E: Different methods always provide an opportunity to be connected
with different sides of humanity in different ways. If you use
all of your time having conversations with someone about how horrible
some person is, how horrible this person or the world is, you
are only connected to one part of reality. If, on the other hand,
you direct your interest on what works, what people like, in what
areas they've succeeded, then a part of you is in contact with
a different part of the other person. You don't get as tired when
you work in a solution-focused way, and you are always in contact
with the element of hope in yourself and your client. Their hope
touches you and your hope touches them; so you are basically in
contact with the people in a very different way.
T: And it affects you as a therapist. Could you argue that the
solution-focused therapy also affects its user in a spiritual
way?
E: Yes. It positions you and your client into a space where respect,
gratitude and compassion have a great role and influence.
T: What is your current metaphor for solution-focused therapy?
E: I recently read de Shazer and Miller's article ”Solution-Focused
Therapy as a Rumor”. In Finland, I met lots of people who
knew only very little about the solution-focused approach, and
they had very weird ideas about it. In the end of the 70's and
80's, we didn't train people in a solution-focused framework,
but rather according to the model of the Californian MRI Brief
Therapy. When we switched to solution-focused therapy, they also
felt they were working in a solution-focused framework. So there
are lots of rumors about the solution-focused approach, and they
mix with different methods. Another metaphor could be a river
that is constantly changing. It is different in different places.

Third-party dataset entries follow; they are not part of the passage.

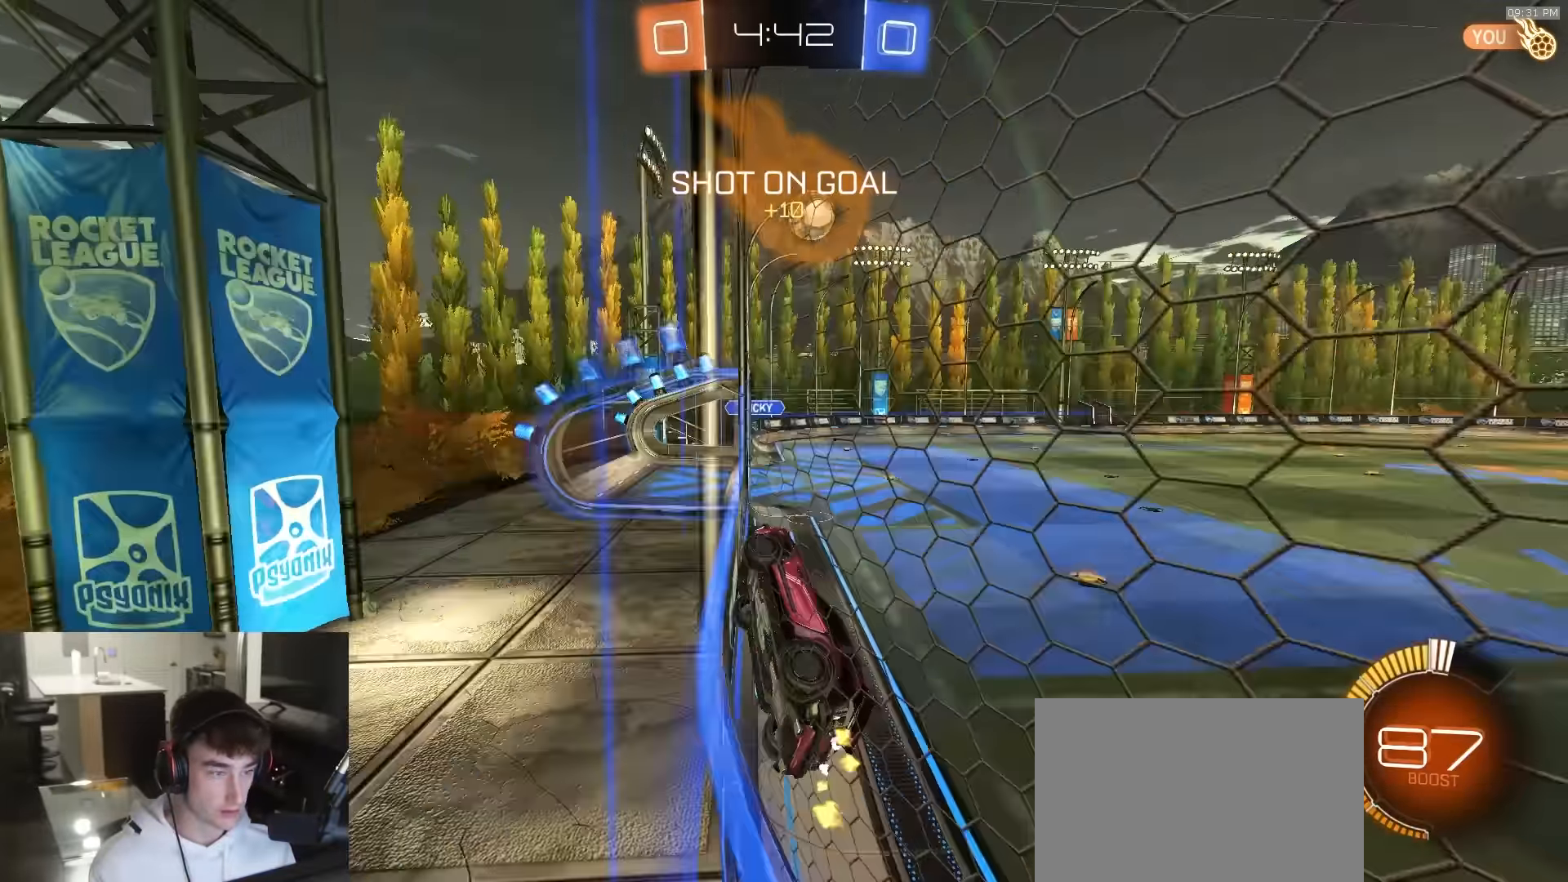
{"buttons": ["CIRCLE", "R1", "R2"], "left_stick": "up", "right_stick": "center", "events": [[33, "R2", "up"], [50, "L2", "down"], [133, "R2", "down"], [183, "L2", "up"], [233, "CROSS", "down"], [250, "R1", "down"], [433, "left_stick", "up"], [450, "CIRCLE", "down"], [450, "CROSS", "up"]]}
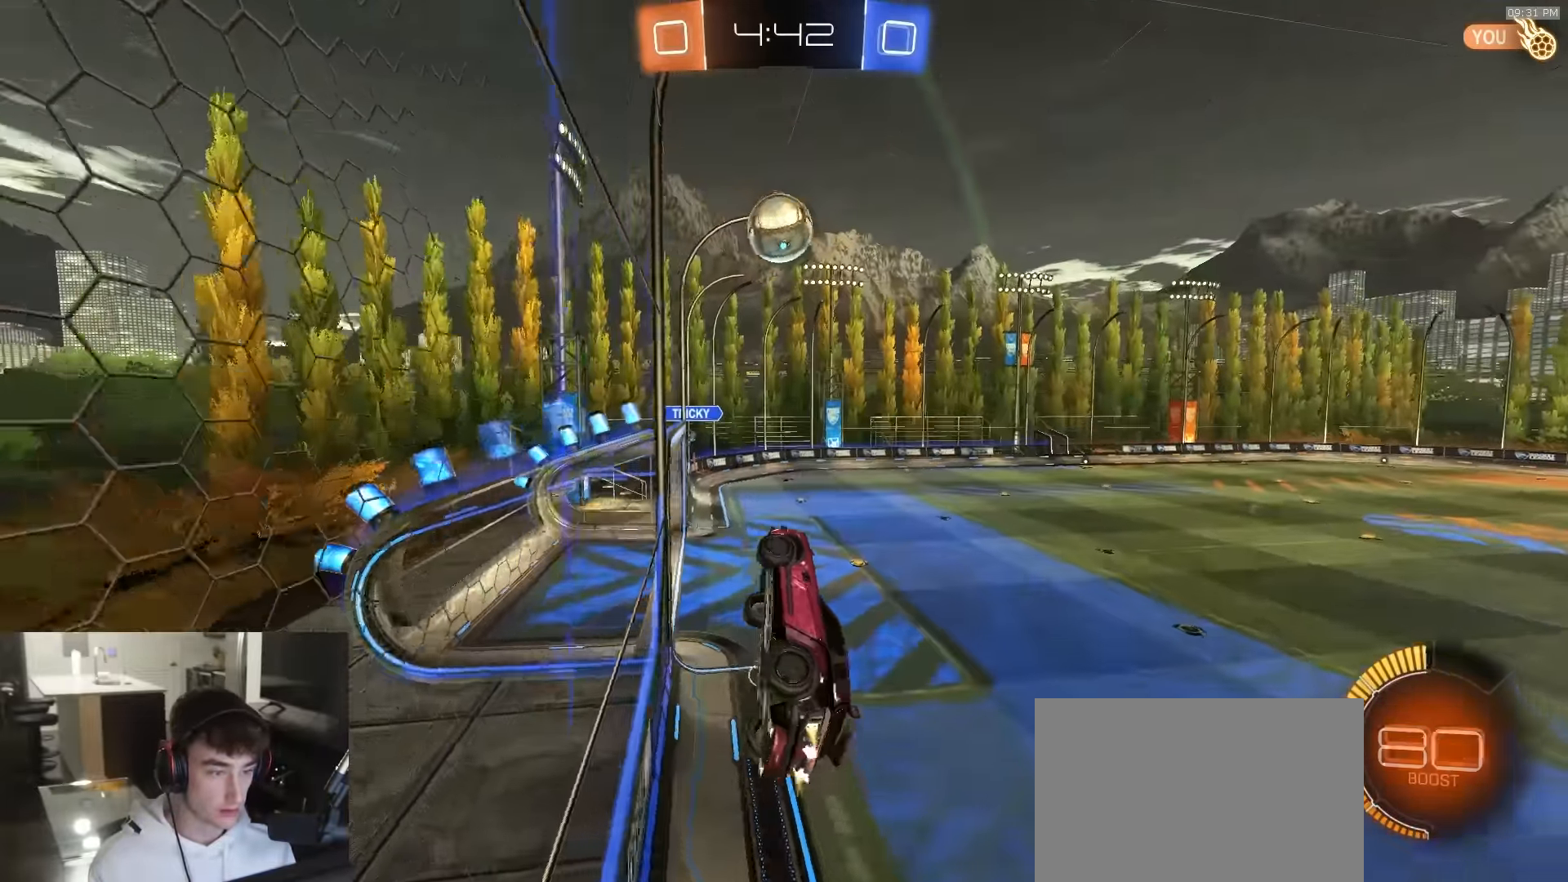
{"buttons": ["CIRCLE", "R1", "R2"], "left_stick": "center", "right_stick": "center", "events": [[67, "left_stick", "up-right"], [267, "left_stick", "down-right"], [433, "left_stick", "center"]]}
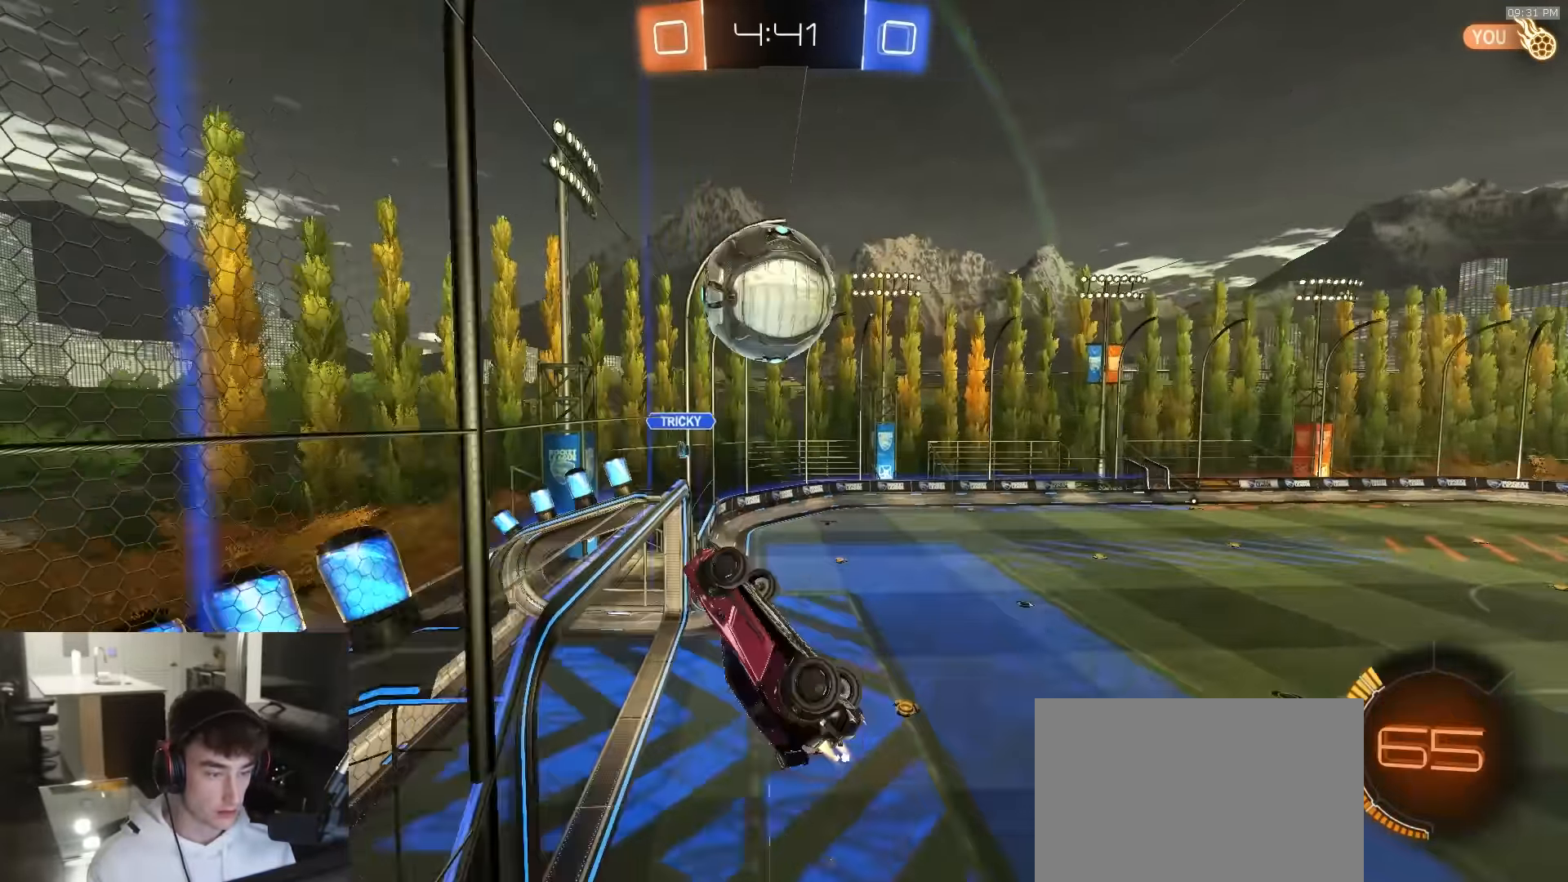
{"buttons": [], "left_stick": "down", "right_stick": "center", "events": [[17, "left_stick", "up-right"], [83, "CIRCLE", "up"], [133, "CROSS", "down"], [200, "R1", "up"], [250, "CROSS", "up"], [283, "TRIANGLE", "down"], [300, "left_stick", "center"], [383, "TRIANGLE", "up"], [433, "R2", "up"], [450, "left_stick", "down"]]}
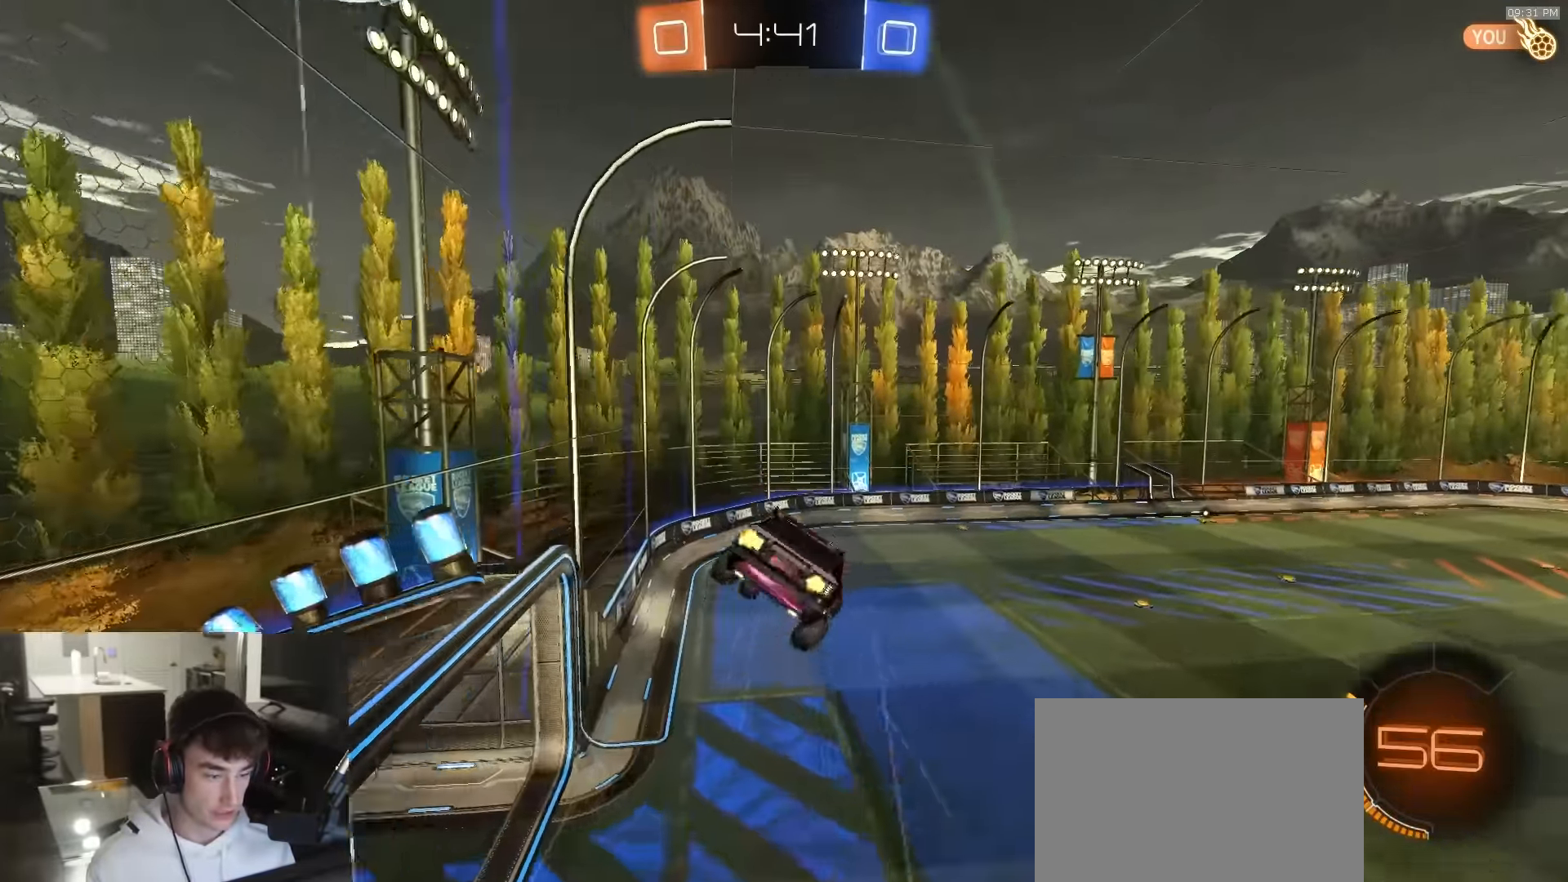
{"buttons": ["CIRCLE", "TRIANGLE", "R2"], "left_stick": "down-left", "right_stick": "center", "events": [[50, "R2", "down"], [133, "TRIANGLE", "down"], [183, "left_stick", "down-left"], [217, "CIRCLE", "down"], [267, "TRIANGLE", "up"], [383, "CIRCLE", "up"], [400, "TRIANGLE", "down"], [433, "CIRCLE", "down"]]}
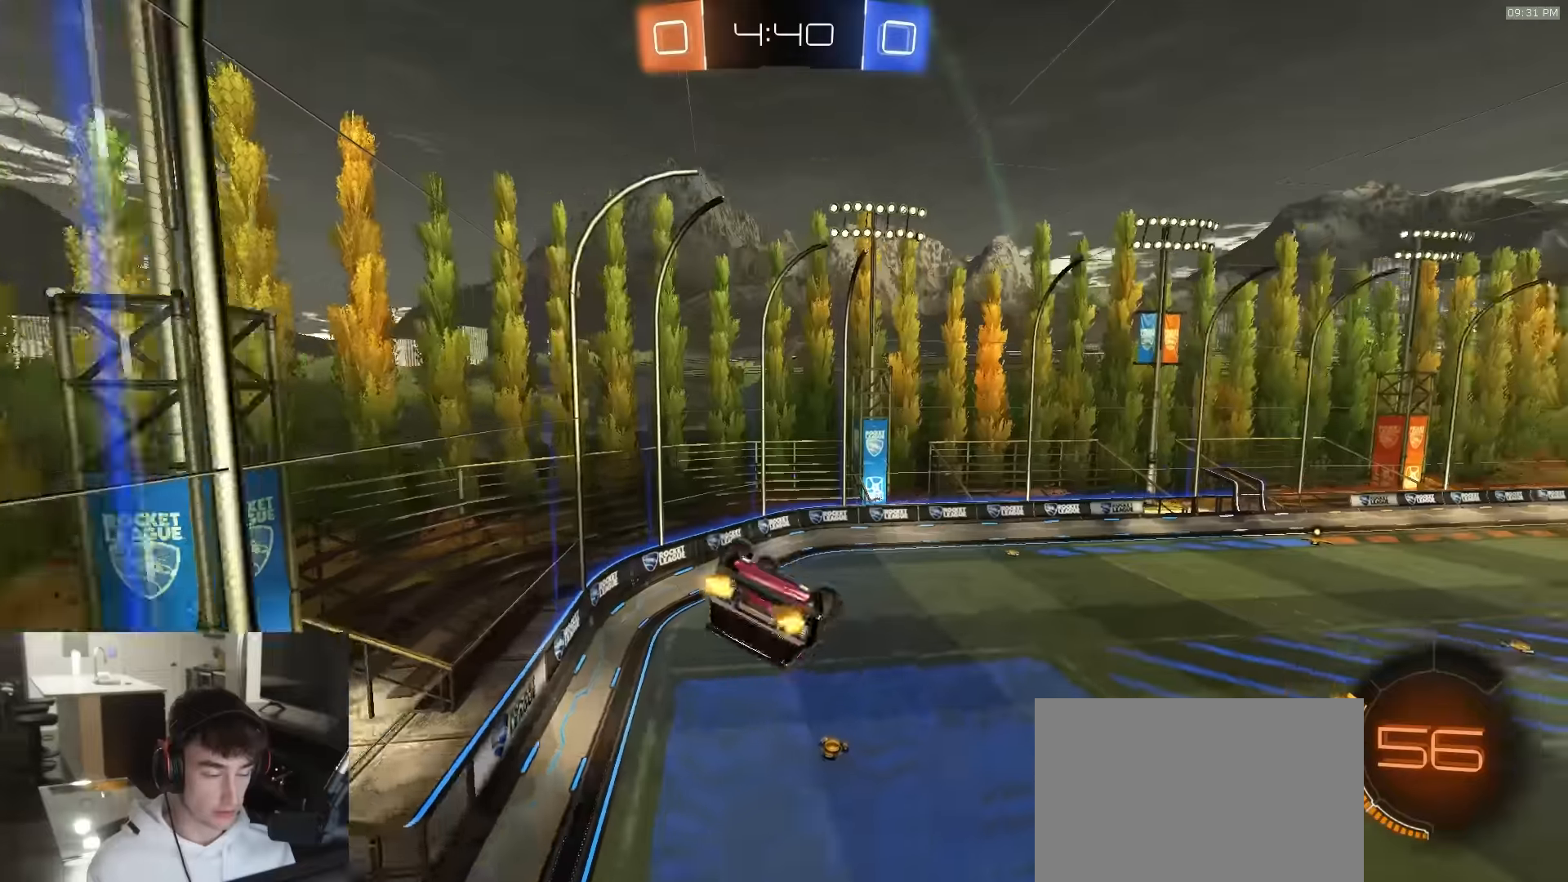
{"buttons": [], "left_stick": "center", "right_stick": "center", "events": [[33, "TRIANGLE", "up"], [83, "left_stick", "up-left"], [167, "left_stick", "up-right"], [217, "R1", "down"], [217, "left_stick", "down-right"], [283, "TRIANGLE", "down"], [283, "left_stick", "down"], [300, "CIRCLE", "up"], [350, "R1", "up"], [417, "TRIANGLE", "up"], [433, "left_stick", "center"], [467, "R2", "up"]]}
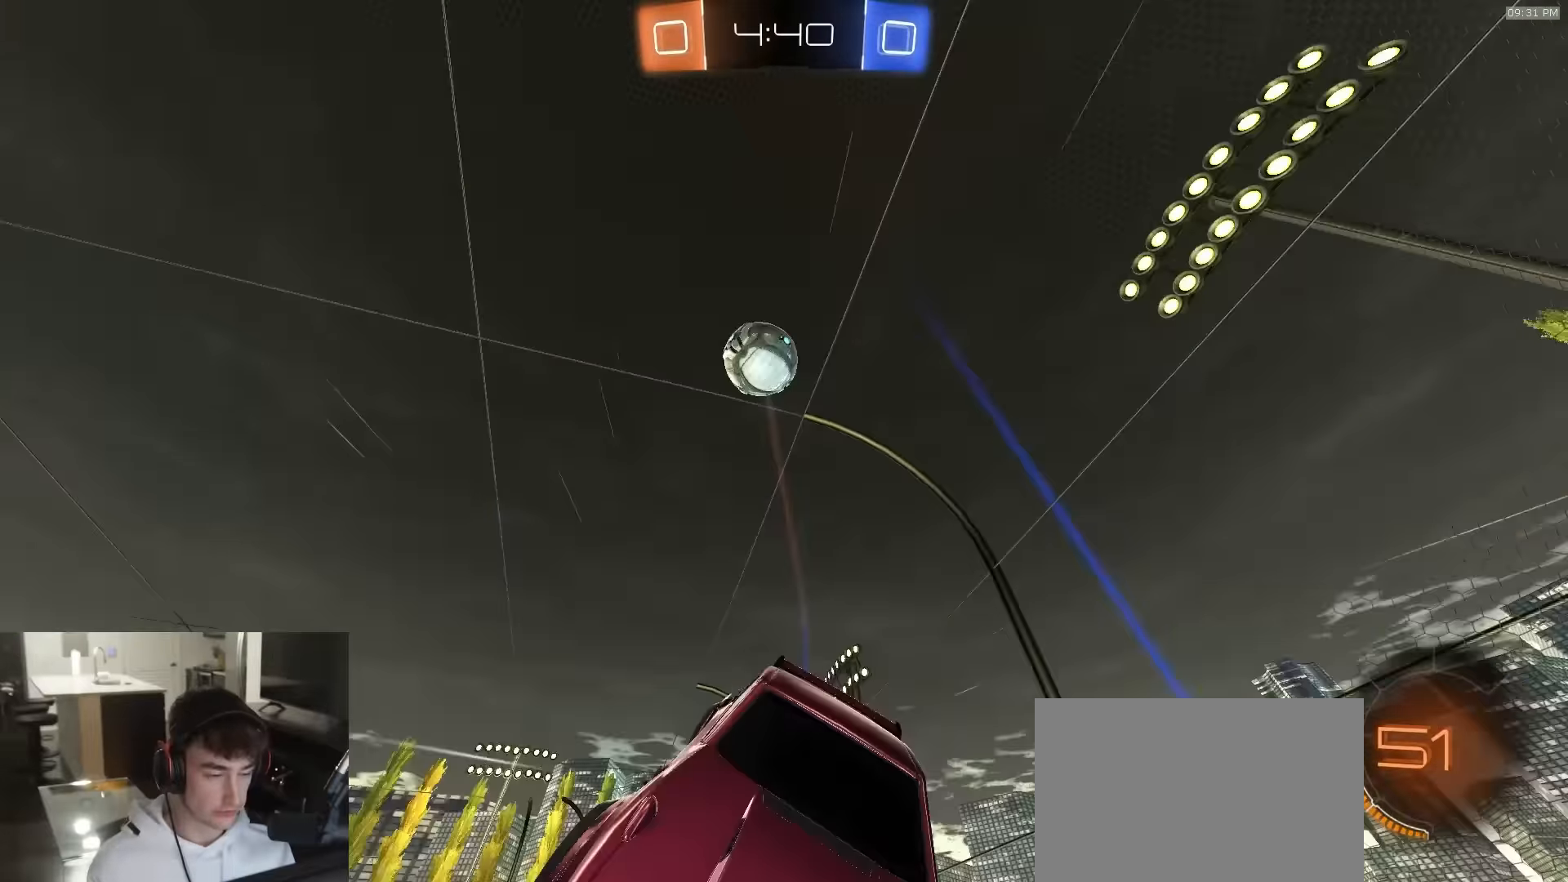
{"buttons": ["R2"], "left_stick": "center", "right_stick": "up", "events": [[133, "left_stick", "down"], [133, "right_stick", "up"], [150, "R2", "down"], [300, "left_stick", "center"]]}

It is even different in the same place. It changes all the time.
T: As rivers flow, they also change their environment. And while
flowing into the sea, they might connect waters from many different
rivers.
E: I like this river metaphor. There have been many schools of
thought involved in the development of the solution-focused therapy–
paradoxality, balance theory, chaos theory – that have caused
their own whirls and then been left on the background. However,
change is something that has remained as a common denominator
the whole time. And the river's journey has been fun and inspiring.